Nom officiel : États-Unis d’Amérique
Nature du régime : République fédérale
Chef de l’Etat : Barack Hussein OBAMA

Données géographiques

Superficie : 9 363 123 km². 4e rang mondial, 17 fois la superficie de la France - 4 fuseaux horaires (6 si l’on inclut l’Alaska et Hawaï).
Capitale : Washington, D.C. (0,6 M. d’h.)
Villes principales : New York (8,4 M. d’h.), Los Angeles (3,9 M. d’h.), Chicago (2,9 M. d’h.), Houston (2,3 M. d’h.), Philadelphie (1,6 M. d’h.), Phœnix (1,6 M. d’h.), San Diego (1,3 M. d’h.) [Source : US Census, 2010]
Langue(s) officielle(s) : Les États-Unis n’ont pas de langue officielle. L’anglais est la langue maternelle de 80 % de la population (12,3 % pour l’espagnol)
Monnaie : le dollar américain (USD). 1 euro = 1,13 USD (octobre 2015)
Fête nationale : 4 juillet (célébration de l’indépendance).

Données démographiques

Population : 308,8 millions d’habitants (recensement 2010)
Densité : 32,06 habitants/km²

Croissance démographique
Les États-Unis connaissent une forte croissance démographique : environ +1% par an (+13,1% entre 1990 et 2000, et +9,1% de 2000 à 2010). La population américaine devrait s’élever en 2060 à 468 millions d’habitants (+56 % en 50 ans), l’immigration compensant les effets de la faible natalité. Les projections du Bureau du recensement soulignent son rôle moteur dans la croissance de la population américaine à l’horizon 2050, avec une immigration nette annuelle de 1,25 million de personnes [Source : rapport ‘100 Million More’ du Center For Immigration Studies] et ses conséquences quant à la composition ethnique des États-Unis. Les Hispaniques constituent désormais la 1ère minorité des États-Unis (16,3% de la population avec 50 millions d’individus, dont 20 millions ont la nationalité américaine).

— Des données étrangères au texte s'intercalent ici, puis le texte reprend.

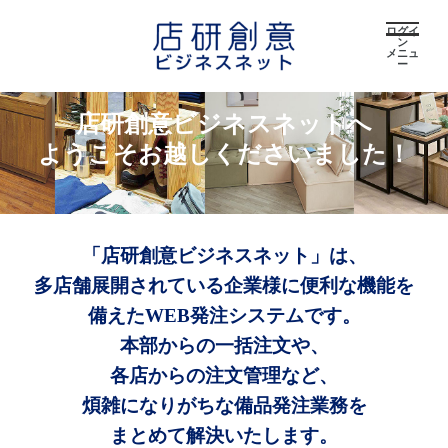
ログイ
ン
メニュ
ー
店研創意ビジネスネットへ
ようこそお越しくださいました！
「店研創意ビジネスネット」は、
多店舗展開されている企業様に便利な機能を
備えたWEB発注システムです。
本部からの一括注文や、
各店からの注文管理など、
煩雑になりがちな備品発注業務を
まとめて解決いたします。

Espérance de vie : 76 ans pour les hommes, 81 ans pour les femmes.
Taux d’alphabétisation : 97%

Religion(s)
Protestants (52%), catholiques (26%), juifs (1,4%), musulmans (0,6%). Il n’existe pas de religion d’État. 85% des Américains se déclarent croyants. Les protestantismes traditionnels déclinent au profit du courant évangélique. Les experts des questions religieuses soulignent toutefois la progression régulière de l’agnosticisme (15% environ).

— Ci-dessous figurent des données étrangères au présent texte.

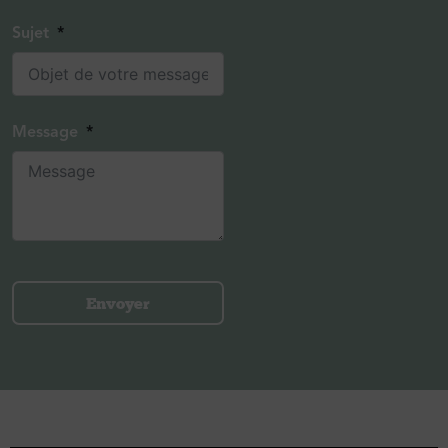
Sujet
Message
Envoyer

Indice de développement humain : classement PNUD : 5e en 2013, (France : 20e).

Données économiques

PIB (2014) : 17 049 Mds USD
PIB par habitant (2014) : 53 328 USD

Taux de croissance : 3,9% 2e trimestre 2015)
Taux de chômage : 5,1% (septembre 2015)

Taux d’inflation (2014, hors alimentation et énergie) : 1,6%
Déficit budgétaire (2014) : 483 Mds USD (2,8% du PIB)
Dette publique (2014) : 18 611 Mds USD (109,1 % du PIB)
Balance commerciale (2014, Biens et services) : - 504,7 Mds USD

Principaux clients (2014) : par ordre décroissant : Canada, Mexique, Chine, Japon, Royaume-Uni, Allemagne (France au 12e rang).
Principaux fournisseurs (2014) : par ordre décroissant : Chine, Canada, Mexique, Japon, Allemagne (France au 9e rang).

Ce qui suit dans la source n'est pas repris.